• TEXTE D'ÉTUDE:
Le spectacle parle de la femme comme objet de désir et de la sauvagerie qui va avec quand l’objet convoité échappe, se dissimule ou transgresse. Simon Stone s’intéresse à la dimension érotique du désir, au pouvoir masculin, à la perversion, aux fantasmes. Il traite des grandes figures et des grands mythes, femmes criminelles et/ou victimes, creusant jusqu’à l’épicentre du sujet avec une détermination inouïe. En tant qu’artiste associé à l’Odéon-Théâtre de l’Europe il a décortiqué la figure de Médée pour donner sa relecture du mythe en une version très personnelle, avec le spectacle Medea, dans sa brutalité et sa luminosité (cf. notre article du 28 juin 2017) ; il a présenté la même année à Avignon Ibsen huis, autour des héroïnes de l’auteur norvégien et dans la même démarche de construction dramaturgique, puis en décembre 2017 Les Trois Sœurs, autre univers féminin. Le Toneelgroep d’Amsterdam dirigé par Ivo van Hove l’accompagne dans son parcours de création, de même aujourd’hui que Stéphane Braunschweig, à l’Odéon.

La Trilogie de la vengeance s’appuie sur trois auteurs élisabéthains intégrés dans le canevas tissé par le metteur en scène et qui sous-tend le discours analytique et psychanalytique qu’il construit. Chacun à sa manière parle de la violence : William Shakespeare avec Titus Andronicus, sa pièce la plus sanguinaire, écrite avant 1594 ; Thomas Middleton, dans The Changeling/La Tragédie du vengeur datée de 1622, tout aussi sanguinaire ; John Ford avec Dommage qu’elle soit une putain, pièce écrite en 1626 sur les relations incestueuses. Le texte de l’espagnol Lope de Vega, Fuente Ovejuna est une quatrième entrée dans la violence sur fond de troubles de l’ordre social, de viols et d’assassinats. On entre dans la liturgie des transgressions et on n’en sort pas indemne.

Simon Stone a organisé trois espaces scéniques distincts (dans une scénographie de Ralph Myers et Alice Babidge). Il répartit le public selon trois groupes qui voient le spectacle en des temps différents, allant de mansion en mansion. A chaque station et après entracte, c’est une nouvelle équipe qu’il rencontre. Les sept actrices et l’acteur (père et fils, grands prédateurs) jouent donc trois fois leur partition sans compter le don d’ubiquité qui leur est nécessaire pour apparaître dans différents tableaux à la fois.

• LIGNES DE DONNÉES:
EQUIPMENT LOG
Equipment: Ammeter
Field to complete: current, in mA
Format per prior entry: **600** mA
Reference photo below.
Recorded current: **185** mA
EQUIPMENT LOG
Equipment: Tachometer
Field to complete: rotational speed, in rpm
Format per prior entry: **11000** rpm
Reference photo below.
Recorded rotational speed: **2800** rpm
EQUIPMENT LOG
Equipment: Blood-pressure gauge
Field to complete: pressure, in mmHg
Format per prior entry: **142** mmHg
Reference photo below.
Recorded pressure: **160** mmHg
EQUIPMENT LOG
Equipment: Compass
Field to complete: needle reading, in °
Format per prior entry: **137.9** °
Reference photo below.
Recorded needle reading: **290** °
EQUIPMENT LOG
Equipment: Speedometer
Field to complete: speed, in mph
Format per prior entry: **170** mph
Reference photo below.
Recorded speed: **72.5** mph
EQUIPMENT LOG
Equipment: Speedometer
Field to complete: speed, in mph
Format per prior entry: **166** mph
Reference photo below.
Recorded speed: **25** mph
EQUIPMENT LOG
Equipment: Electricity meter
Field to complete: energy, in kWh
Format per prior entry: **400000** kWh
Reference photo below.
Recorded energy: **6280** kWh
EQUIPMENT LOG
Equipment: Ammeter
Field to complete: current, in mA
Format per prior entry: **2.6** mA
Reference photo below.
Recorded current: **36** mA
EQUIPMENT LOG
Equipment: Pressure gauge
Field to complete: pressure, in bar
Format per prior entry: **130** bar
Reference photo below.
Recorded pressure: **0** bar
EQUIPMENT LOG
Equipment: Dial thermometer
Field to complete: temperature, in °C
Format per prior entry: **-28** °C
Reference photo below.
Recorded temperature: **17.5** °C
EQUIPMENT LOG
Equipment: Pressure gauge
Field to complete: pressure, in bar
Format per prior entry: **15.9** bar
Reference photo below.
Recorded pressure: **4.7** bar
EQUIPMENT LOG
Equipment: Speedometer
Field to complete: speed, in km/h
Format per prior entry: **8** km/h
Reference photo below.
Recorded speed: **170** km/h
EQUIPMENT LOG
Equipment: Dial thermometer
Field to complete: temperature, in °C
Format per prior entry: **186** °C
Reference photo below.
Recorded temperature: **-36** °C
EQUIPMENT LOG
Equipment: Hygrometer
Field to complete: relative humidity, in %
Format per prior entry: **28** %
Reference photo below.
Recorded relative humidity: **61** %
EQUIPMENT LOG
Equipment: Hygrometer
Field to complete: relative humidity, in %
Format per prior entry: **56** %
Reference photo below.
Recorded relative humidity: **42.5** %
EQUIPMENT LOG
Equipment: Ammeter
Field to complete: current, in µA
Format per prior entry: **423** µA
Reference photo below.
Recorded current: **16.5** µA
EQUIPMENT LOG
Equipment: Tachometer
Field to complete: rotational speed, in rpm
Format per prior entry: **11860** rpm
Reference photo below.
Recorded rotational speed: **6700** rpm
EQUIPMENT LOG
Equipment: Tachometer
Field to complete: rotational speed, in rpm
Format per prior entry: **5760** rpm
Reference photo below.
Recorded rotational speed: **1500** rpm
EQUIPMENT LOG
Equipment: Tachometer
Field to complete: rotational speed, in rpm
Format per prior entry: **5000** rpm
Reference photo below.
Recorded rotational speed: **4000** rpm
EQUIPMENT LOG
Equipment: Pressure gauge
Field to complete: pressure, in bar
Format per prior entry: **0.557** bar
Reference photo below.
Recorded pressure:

• EXPLORER LE DOCUMENT:
1. Pouvez-vous recopier le passage de la critique du spectacle de Simon Stone qui commence aux mots « La Trilogie de » et s'arrête après « sort pas indemne. », en substituant « anglais » à « élisabéthains » ?
2. Pouvez-vous reprendre la critique du spectacle de Simon Stone à la suite de sa dernière phrase ?
Les lignes de données n'ont aucun lien avec la critique du spectacle de Simon Stone.

• RÉSULTATS DES EXERCICES:
1.
La Trilogie de la vengeance s’appuie sur trois auteurs anglais intégrés dans le canevas tissé par le metteur en scène et qui sous-tend le discours analytique et psychanalytique qu’il construit. Chacun à sa manière parle de la violence : William Shakespeare avec Titus Andronicus, sa pièce la plus sanguinaire, écrite avant 1594 ; Thomas Middleton, dans The Changeling/La Tragédie du vengeur datée de 1622, tout aussi sanguinaire ; John Ford avec Dommage qu’elle soit une putain, pièce écrite en 1626 sur les relations incestueuses. Le texte de l’espagnol Lope de Vega, Fuente Ovejuna est une quatrième entrée dans la violence sur fond de troubles de l’ordre social, de viols et d’assassinats. On entre dans la liturgie des transgressions et on n’en sort pas indemne.

2.
La représentation s’est construite pour moi selon l’ordre B/C/A. Première station, le public se trouve face à la vitrine très ordinaire d’un traiteur chinois Les trois royaumes, où est installée une jeune femme en blanc, une fleur dans les cheveux, un bouquet à la main. C’est le jour de ses noces. Elle est en attente. Le temps passe, elle effeuille ses marguerites, l’atmosphère s’alourdit. Dans la salle qui jouxte le restaurant un téléphone mural en bakélite, un rideau fait de lanières plastiques en couleurs, l’encens du culte des ancêtres, les plantes vertes, le chat automate, les lampions. La journée s’annonce mal. Dans ce restau modeste tout le monde s’affaire ou s’efface, belles-sœurs et père du marié en tête. Lui, Jean-Baptiste, n’est pas là. Une joute mère/fille débute la journée. On croyait le futur mari riche, il ne l’est pas. « Tous tes rêves vont mourir aujourd’hui » lance la mère, intrusive et envahissante, à sa fille. Le mariage tourne au fiasco. Une amie noire lance ses critiques. La jeune belle-sœur de la mariée, Elise, âgée de seize ans, annonce qu’elle est enceinte et qu’elle garde l’enfant. Son attachement à son frère (le marié) ne laisse guère de doute. « Tout le monde ment… » hurle-t-elle. Les familles se délitent, les mères voudraient rejouer la partie de leurs vies affectives et sexuelles ratées. Le père, policier, fait le justicier et étrangle sa fille, Elise. Un témoin voit la scène, la servante.

Deuxième station, une chambre d’hôtel en désordre. A travers les vitres, comme dans un aquarium, le public observe les dangers, dans une position de voyeur. Pris à témoin il a de quoi vaciller, car l’histoire advient entre virginité bradée, instincts animaliers, prostitution, désunions, obligations. Chantal, l’entremetteuse, se révèle comme la figure phare de la barbarie. La scène initiale se rejoue entre un Jean-Baptiste sans âge et l’ombre de Séverine, par les aveux de celle qui a assisté au meurtre, la fille de la servante. Les lieux et personnages traversent le temps et les générations se croisent et se superposent, créant du flou. Nuit de noces, Éros et Thanatos se côtoient, obligeant au glissement et à la torsion pour une tentative de compréhension.

Troisième station, le public se fait face. On est dans un no man’s land de type bureau avec un photocopieur et quelques livres. L’homme est assis, ligoté, un sac plastique sur la tête. Une séance de torture se prépare. Autour, les femmes, telles les sorcières de Macbeth, s’agitent, prêtes à matérialiser leur vengeance. Elles racontent leurs crimes, celui du père, saoul, achevé, l’encombrement du corps, les plans pour le faire disparaître. Elles remontent l’histoire et ce qui s’est joué, leur rôle propre à chaque étape, et l’on compose le puzzle.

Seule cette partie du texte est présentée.